The case concerned an appeal by a local authority against the discharging of care orders in respect of two girls, aged 9 and 7. The orders were made in January 2020 in the context of physical abuse allegations against a child of their mother’s then-partner, where either the mother and the now ex-partner were accused of causing the injuries.
The fact-finding hearing was initially postponed in April as a result of the pandemic. It was then re-listed for the start of July. A key piece of evidence – the transcripts of the children’s and parent’s interviews with the police about the alleged incident – remained outstanding. The court was initially informed that these would be available part-way through the hearing, and proceeded to hear some of the evidence, but due to an error on the part of the local authority they would not be available during the hearing.
The mother made an application to discharge the care orders in respect of her two children, opposed by the local authority and the guardian. At the time of the application, it was uncertain when the hearing would be able to be completed, with dates canvassed from August to November.

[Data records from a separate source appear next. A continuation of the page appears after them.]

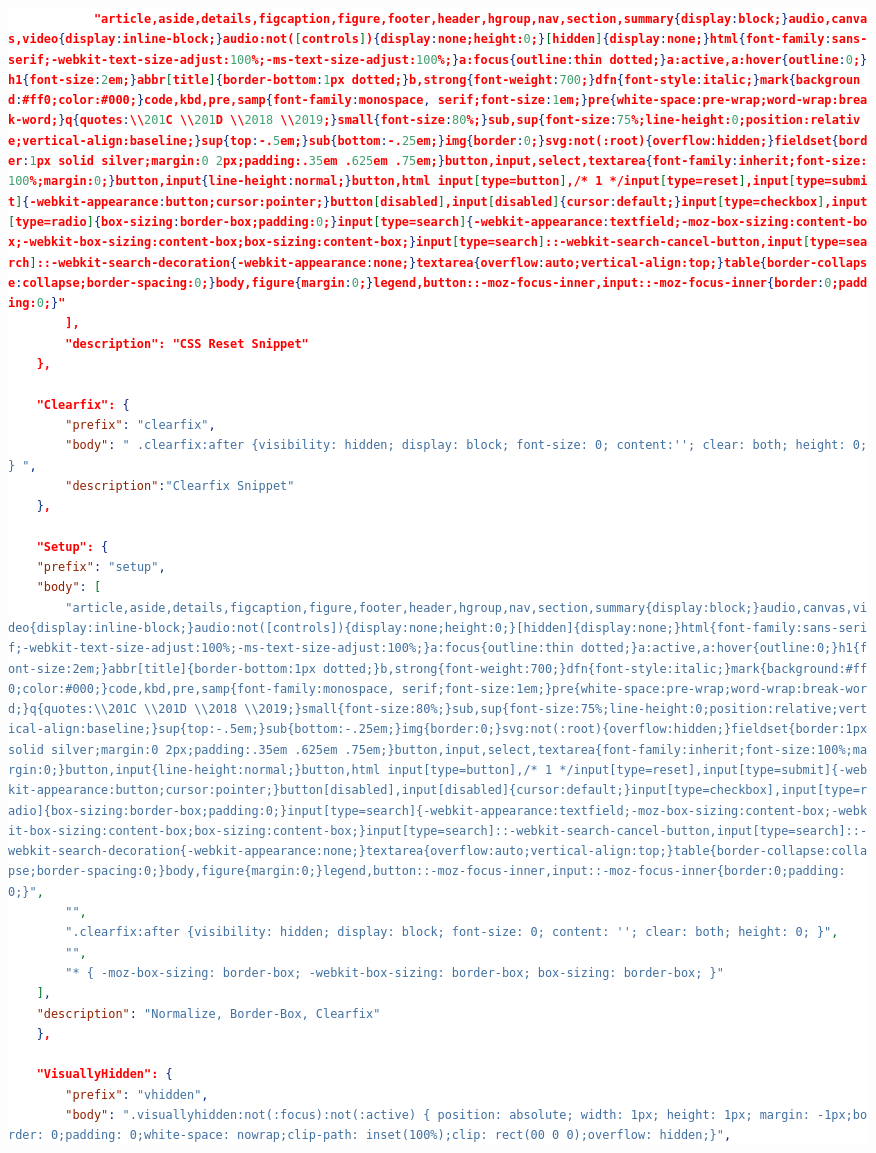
 ```json
			"article,aside,details,figcaption,figure,footer,header,hgroup,nav,section,summary{display:block;}audio,canvas,video{display:inline-block;}audio:not([controls]){display:none;height:0;}[hidden]{display:none;}html{font-family:sans-serif;-webkit-text-size-adjust:100%;-ms-text-size-adjust:100%;}a:focus{outline:thin dotted;}a:active,a:hover{outline:0;}h1{font-size:2em;}abbr[title]{border-bottom:1px dotted;}b,strong{font-weight:700;}dfn{font-style:italic;}mark{background:#ff0;color:#000;}code,kbd,pre,samp{font-family:monospace, serif;font-size:1em;}pre{white-space:pre-wrap;word-wrap:break-word;}q{quotes:\\201C \\201D \\2018 \\2019;}small{font-size:80%;}sub,sup{font-size:75%;line-height:0;position:relative;vertical-align:baseline;}sup{top:-.5em;}sub{bottom:-.25em;}img{border:0;}svg:not(:root){overflow:hidden;}fieldset{border:1px solid silver;margin:0 2px;padding:.35em .625em .75em;}button,input,select,textarea{font-family:inherit;font-size:100%;margin:0;}button,input{line-height:normal;}button,html input[type=button],/* 1 */input[type=reset],input[type=submit]{-webkit-appearance:button;cursor:pointer;}button[disabled],input[disabled]{cursor:default;}input[type=checkbox],input[type=radio]{box-sizing:border-box;padding:0;}input[type=search]{-webkit-appearance:textfield;-moz-box-sizing:content-box;-webkit-box-sizing:content-box;box-sizing:content-box;}input[type=search]::-webkit-search-cancel-button,input[type=search]::-webkit-search-decoration{-webkit-appearance:none;}textarea{overflow:auto;vertical-align:top;}table{border-collapse:collapse;border-spacing:0;}body,figure{margin:0;}legend,button::-moz-focus-inner,input::-moz-focus-inner{border:0;padding:0;}"
		],
		"description": "CSS Reset Snippet"
	},

	"Clearfix": {
		"prefix": "clearfix",
		"body": " .clearfix:after {visibility: hidden; display: block; font-size: 0; content:''; clear: both; height: 0; } ",
		"description":"Clearfix Snippet" 
	},
	
	"Setup": {
	"prefix": "setup",
	"body": [
		"article,aside,details,figcaption,figure,footer,header,hgroup,nav,section,summary{display:block;}audio,canvas,video{display:inline-block;}audio:not([controls]){display:none;height:0;}[hidden]{display:none;}html{font-family:sans-serif;-webkit-text-size-adjust:100%;-ms-text-size-adjust:100%;}a:focus{outline:thin dotted;}a:active,a:hover{outline:0;}h1{font-size:2em;}abbr[title]{border-bottom:1px dotted;}b,strong{font-weight:700;}dfn{font-style:italic;}mark{background:#ff0;color:#000;}code,kbd,pre,samp{font-family:monospace, serif;font-size:1em;}pre{white-space:pre-wrap;word-wrap:break-word;}q{quotes:\\201C \\201D \\2018 \\2019;}small{font-size:80%;}sub,sup{font-size:75%;line-height:0;position:relative;vertical-align:baseline;}sup{top:-.5em;}sub{bottom:-.25em;}img{border:0;}svg:not(:root){overflow:hidden;}fieldset{border:1px solid silver;margin:0 2px;padding:.35em .625em .75em;}button,input,select,textarea{font-family:inherit;font-size:100%;margin:0;}button,input{line-height:normal;}button,html input[type=button],/* 1 */input[type=reset],input[type=submit]{-webkit-appearance:button;cursor:pointer;}button[disabled],input[disabled]{cursor:default;}input[type=checkbox],input[type=radio]{box-sizing:border-box;padding:0;}input[type=search]{-webkit-appearance:textfield;-moz-box-sizing:content-box;-webkit-box-sizing:content-box;box-sizing:content-box;}input[type=search]::-webkit-search-cancel-button,input[type=search]::-webkit-search-decoration{-webkit-appearance:none;}textarea{overflow:auto;vertical-align:top;}table{border-collapse:collapse;border-spacing:0;}body,figure{margin:0;}legend,button::-moz-focus-inner,input::-moz-focus-inner{border:0;padding:0;}",
		"",
		".clearfix:after {visibility: hidden; display: block; font-size: 0; content: ''; clear: both; height: 0; }",
		"",
		"* { -moz-box-sizing: border-box; -webkit-box-sizing: border-box; box-sizing: border-box; }"
	],
	"description": "Normalize, Border-Box, Clearfix"
	},

	"VisuallyHidden": {
		"prefix": "vhidden",
		"body": ".visuallyhidden:not(:focus):not(:active) { position: absolute; width: 1px; height: 1px; margin: -1px;border: 0;padding: 0;white-space: nowrap;clip-path: inset(100%);clip: rect(00 0 0);overflow: hidden;}",
```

The judge allowed the application and discharged the orders. He noted that the evidence had not changed significantly since the hearing, and that the test was whether the test under s.38 of the Children Act 1989 was still met and whether continued separation was necessary and proportionate. The guardian argued that the test had been met before and the passage of time had not diminished the risk. The judge remarked that he wondered if the decision to separate in January would still have been made given the delays in compelting the case, and noted the evidence already given by a teacher that there had been no previous concerns about mother’s care. He also weighed in the balance the potential harm in continued separation, and discharged the orders.